Gli animali in Sicilia (così come nel resto del mondo) erano fonte di vita per le persone e costituivano aiuto per il lavoro e per gli spostamenti. Sulla groppa dei cavalli veniva appoggiata “a vardedda“, utile per la mansione che l’animale doveva svolgere.
Classica sella del ‘900, in Sicilia, era una delle più povere perché costituita da materiali comuni e poco pregiati e si differenziava dalla classica sella moderna nella struttura.
La vardedda e la sua struttura
Pressoché priva di arcione, era costruita attorno ad un elemento di legno a forma di semicerchio e costituita da pellame e tela imbottita di borra, cioè pelo.

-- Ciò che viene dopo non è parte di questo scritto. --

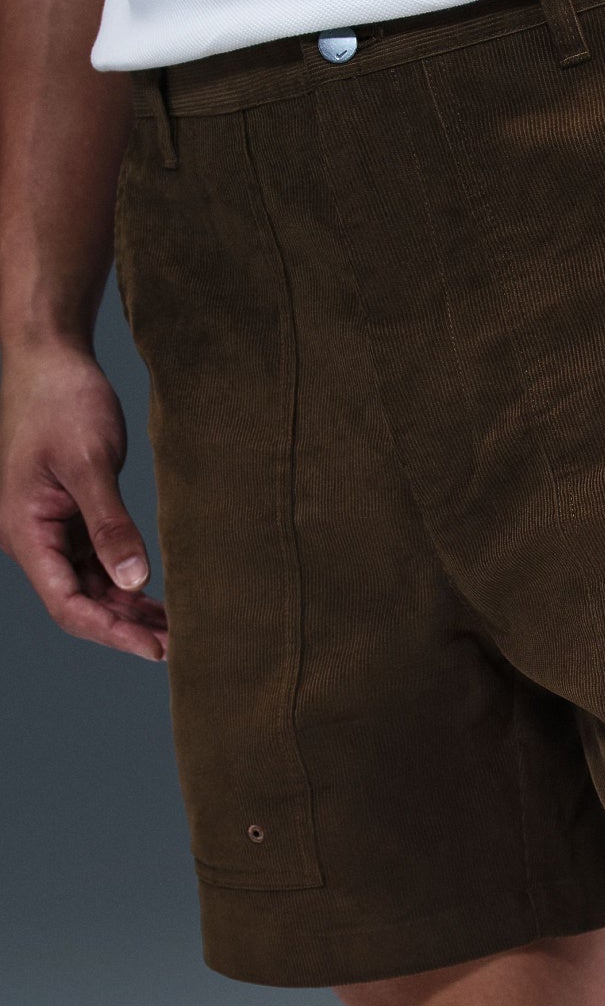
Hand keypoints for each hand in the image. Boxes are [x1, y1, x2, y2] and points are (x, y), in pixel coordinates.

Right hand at [0, 340, 166, 660]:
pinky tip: (160, 601)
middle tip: (180, 648)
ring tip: (179, 631)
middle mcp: (32, 538)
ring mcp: (51, 531)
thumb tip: (133, 581)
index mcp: (24, 530)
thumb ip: (111, 523)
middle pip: (79, 603)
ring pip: (90, 588)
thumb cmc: (62, 399)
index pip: (66, 603)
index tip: (157, 649)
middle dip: (126, 628)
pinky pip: (97, 565)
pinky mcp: (70, 519)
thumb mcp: (90, 462)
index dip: (111, 632)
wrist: (50, 356)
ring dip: (130, 611)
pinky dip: (127, 585)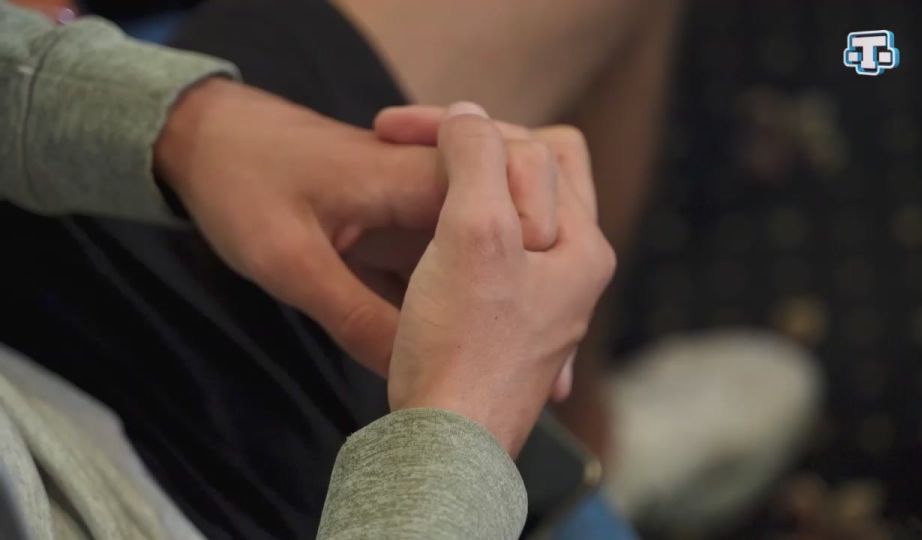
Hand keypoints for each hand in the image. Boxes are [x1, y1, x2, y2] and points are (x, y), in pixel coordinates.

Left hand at [154, 80, 559, 375]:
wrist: (205, 138)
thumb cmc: (241, 182)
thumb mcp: (290, 260)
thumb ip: (354, 317)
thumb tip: (412, 375)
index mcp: (415, 179)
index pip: (507, 210)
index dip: (529, 277)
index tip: (530, 344)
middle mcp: (430, 191)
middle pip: (506, 242)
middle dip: (525, 307)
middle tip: (547, 379)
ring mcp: (414, 211)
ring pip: (477, 264)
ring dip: (495, 313)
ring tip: (527, 382)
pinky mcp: (395, 229)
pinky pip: (439, 273)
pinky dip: (453, 310)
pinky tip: (468, 360)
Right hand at [387, 103, 614, 455]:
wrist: (444, 442)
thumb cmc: (461, 345)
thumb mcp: (473, 234)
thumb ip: (478, 158)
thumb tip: (470, 113)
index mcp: (583, 245)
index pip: (537, 146)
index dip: (467, 127)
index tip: (396, 129)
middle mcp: (574, 269)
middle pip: (535, 175)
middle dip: (475, 153)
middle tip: (413, 146)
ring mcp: (542, 295)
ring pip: (510, 212)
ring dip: (463, 190)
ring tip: (414, 188)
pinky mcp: (508, 320)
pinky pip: (490, 251)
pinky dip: (457, 228)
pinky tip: (421, 235)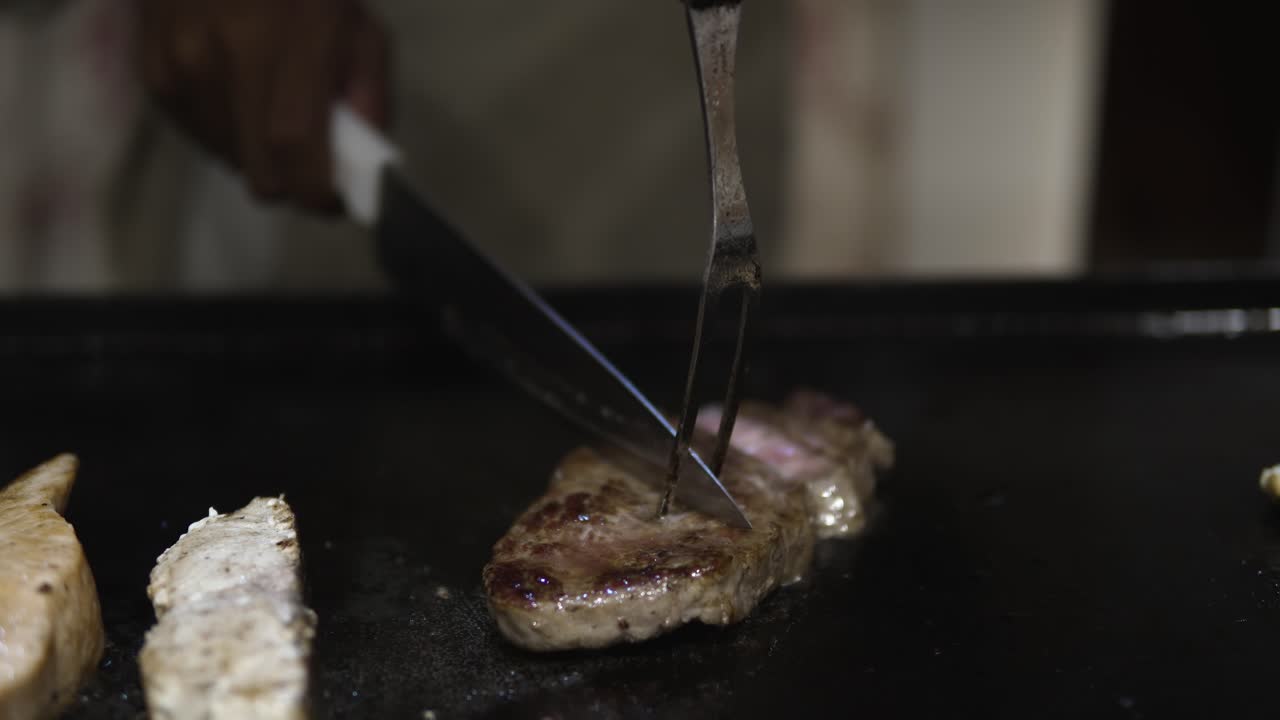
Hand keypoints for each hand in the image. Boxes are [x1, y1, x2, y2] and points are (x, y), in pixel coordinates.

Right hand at [138, 0, 389, 211]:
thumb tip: (366, 166)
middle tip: (308, 158)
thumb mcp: (358, 27)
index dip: (317, 190)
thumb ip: (370, 96)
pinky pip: (199, 136)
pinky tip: (236, 89)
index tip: (335, 199)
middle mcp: (228, 55)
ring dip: (256, 152)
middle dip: (291, 180)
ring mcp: (183, 65)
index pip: (295, 146)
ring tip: (268, 104)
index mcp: (291, 40)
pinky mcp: (156, 73)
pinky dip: (224, 130)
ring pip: (229, 160)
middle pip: (260, 172)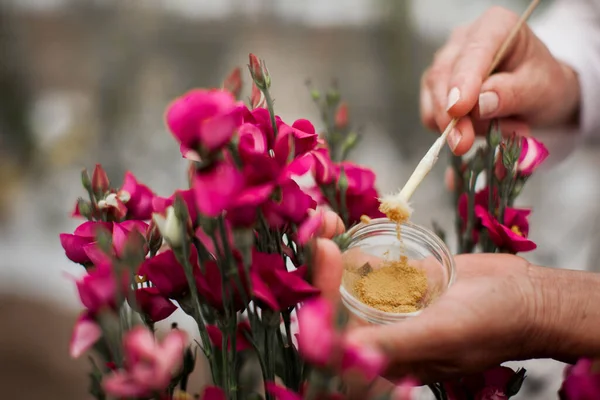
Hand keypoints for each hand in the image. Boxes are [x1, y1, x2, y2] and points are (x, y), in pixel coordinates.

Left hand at [311, 212, 599, 382]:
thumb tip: (345, 350)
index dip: (320, 298)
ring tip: (324, 217)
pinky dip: (346, 243)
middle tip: (320, 225)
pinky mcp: (393, 281)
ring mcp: (383, 305)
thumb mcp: (444, 333)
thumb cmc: (492, 323)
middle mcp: (377, 333)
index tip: (324, 254)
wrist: (523, 296)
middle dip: (318, 266)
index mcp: (383, 357)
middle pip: (330, 303)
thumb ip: (396, 344)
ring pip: (340, 280)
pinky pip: (360, 265)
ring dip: (326, 250)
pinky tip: (336, 221)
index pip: (334, 336)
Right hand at [421, 6, 579, 154]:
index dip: (462, 81)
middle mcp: (463, 41)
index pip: (472, 52)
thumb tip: (479, 105)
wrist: (537, 96)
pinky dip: (454, 131)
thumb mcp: (541, 88)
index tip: (458, 109)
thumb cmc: (543, 84)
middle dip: (452, 115)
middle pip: (442, 76)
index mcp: (495, 26)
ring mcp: (446, 65)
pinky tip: (485, 130)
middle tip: (464, 144)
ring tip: (500, 131)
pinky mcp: (435, 90)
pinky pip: (432, 115)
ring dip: (459, 126)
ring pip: (433, 99)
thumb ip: (512, 93)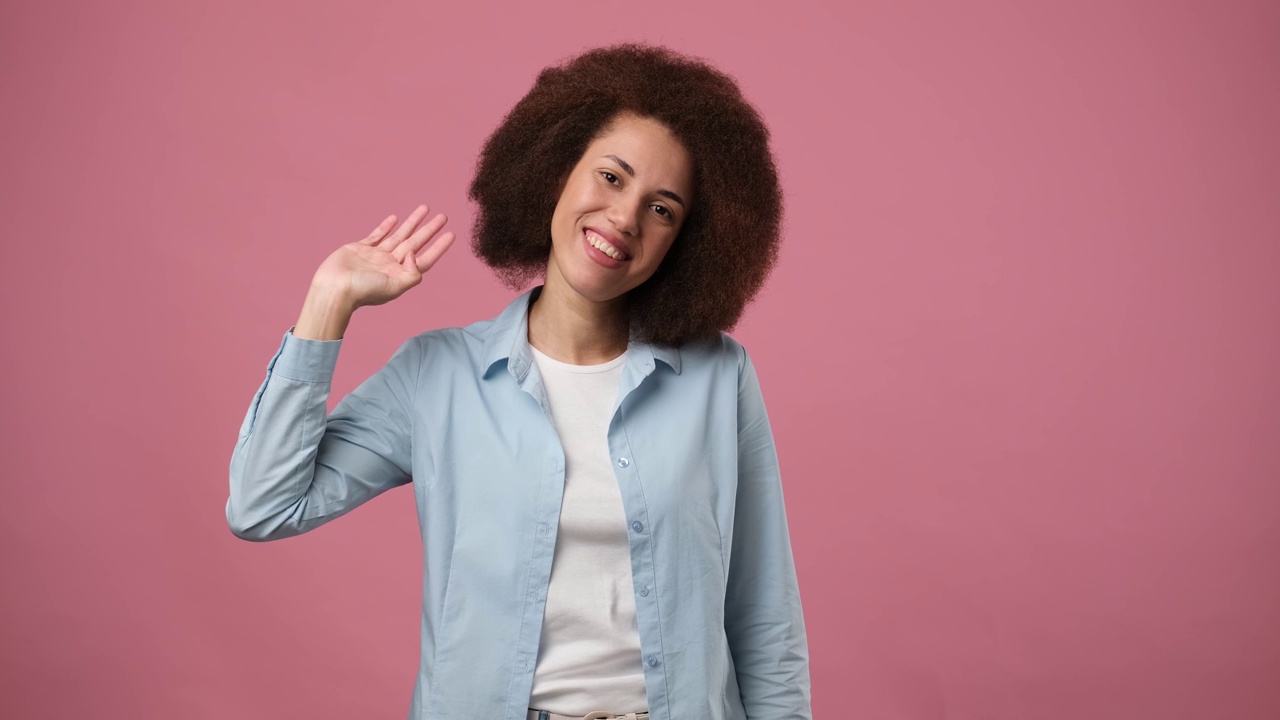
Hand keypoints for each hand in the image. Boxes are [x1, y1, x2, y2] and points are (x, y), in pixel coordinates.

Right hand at [311, 205, 456, 309]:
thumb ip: (412, 273)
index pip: (425, 259)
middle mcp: (390, 265)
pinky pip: (377, 235)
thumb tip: (415, 254)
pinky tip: (395, 218)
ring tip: (424, 208)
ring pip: (399, 235)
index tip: (451, 234)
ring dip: (412, 222)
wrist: (334, 288)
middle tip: (443, 216)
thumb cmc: (363, 291)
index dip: (439, 247)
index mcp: (400, 275)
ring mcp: (376, 256)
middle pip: (415, 243)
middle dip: (429, 229)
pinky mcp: (360, 248)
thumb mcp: (394, 287)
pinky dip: (386, 227)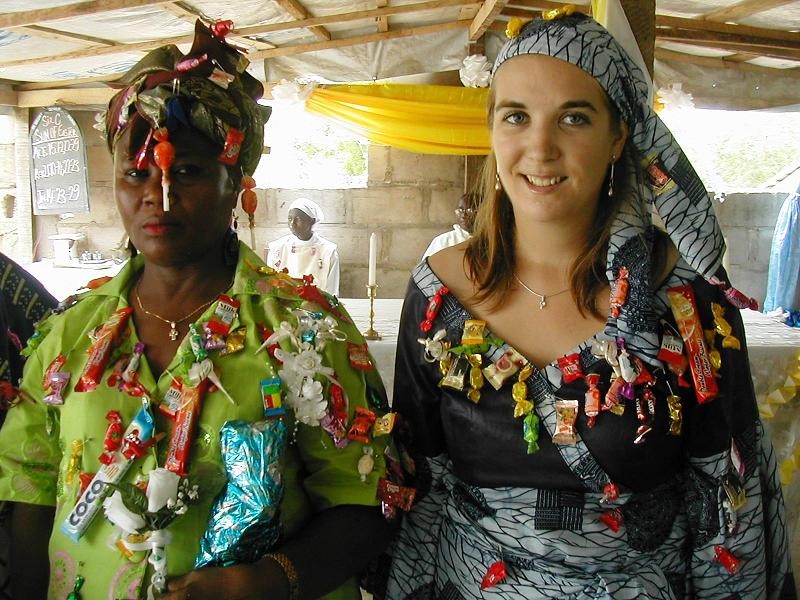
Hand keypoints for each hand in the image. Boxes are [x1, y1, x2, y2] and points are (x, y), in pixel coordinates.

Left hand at [158, 559, 288, 599]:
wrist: (243, 588)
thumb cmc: (220, 578)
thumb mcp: (198, 575)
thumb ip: (180, 581)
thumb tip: (166, 585)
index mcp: (182, 598)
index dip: (159, 596)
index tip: (158, 593)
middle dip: (167, 599)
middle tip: (170, 595)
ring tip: (182, 595)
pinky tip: (193, 598)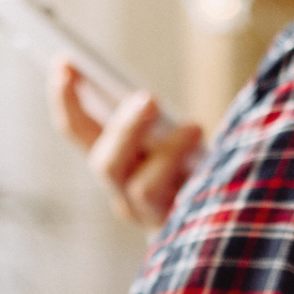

Il risultato era una postazione comoda per il cavaliere che, in tal modo, poteva usare il cavallo per spostarsi comodamente.
La vardedda era appoggiata alla groppa del cavallo e fatta aderire bene, in modo da non dare fastidio né all’animale, né al cavaliere.
Elemento caratteristico era la cinghiatura. Questa era effettuata facendo passare i lacci in cuoio della sella sotto la pancia dell’animale in appositi anelli, più e più volte.
Non vi erano fibbie e la sella risultava, talvolta, poco sicura.
La storia e le origini
Risalendo alle origini dell’uso della bardella, possiamo ritrovare un’influenza spagnola.
Il cavallo è stato, da sempre, l’animale perfetto per essere usato in guerra e in parate militari ed è diventato, in Spagna, simbolo e protagonista di molti quadri famosi.
Soprattutto nelle imprese belliche, la vardedda era uno strumento facile e veloce da usare e questo rappresentava un elemento chiave in quei momenti in cui la rapidità poteva cambiare le sorti di una battaglia.
Con il tempo vennero proposti vari tipi di vardedde, ognuna con caratteristiche diverse.
Vennero migliorate le qualità dei materiali (soprattutto del cuscinetto) aumentandone l’imbottitura e proteggendo la parte più esposta con il cuoio.
In Sicilia
“Prima la sedda, po’ la vardedda (suttasedda, rimediu): ‘n appufittari e mancu strafari“
Come già anticipato, il cavallo rappresentava un’elemento importantissimo della forza-lavoro e un’ottimo mezzo con cui spostarsi da un luogo all’altro.
Per la mancanza di strade sterrate, il carretto siciliano si sviluppò soltanto nel 1800. Prima, dunque, il cavaliere montava direttamente sulla groppa del cavallo.
L’animale doveva continuare a galoppare, insieme al fantino, per tratti di strada a volte scoscesi e la persona doveva rimanere in una posizione poco naturale.
In questo modo era possibile trasportare le merci e portare avanti il commercio nell’isola.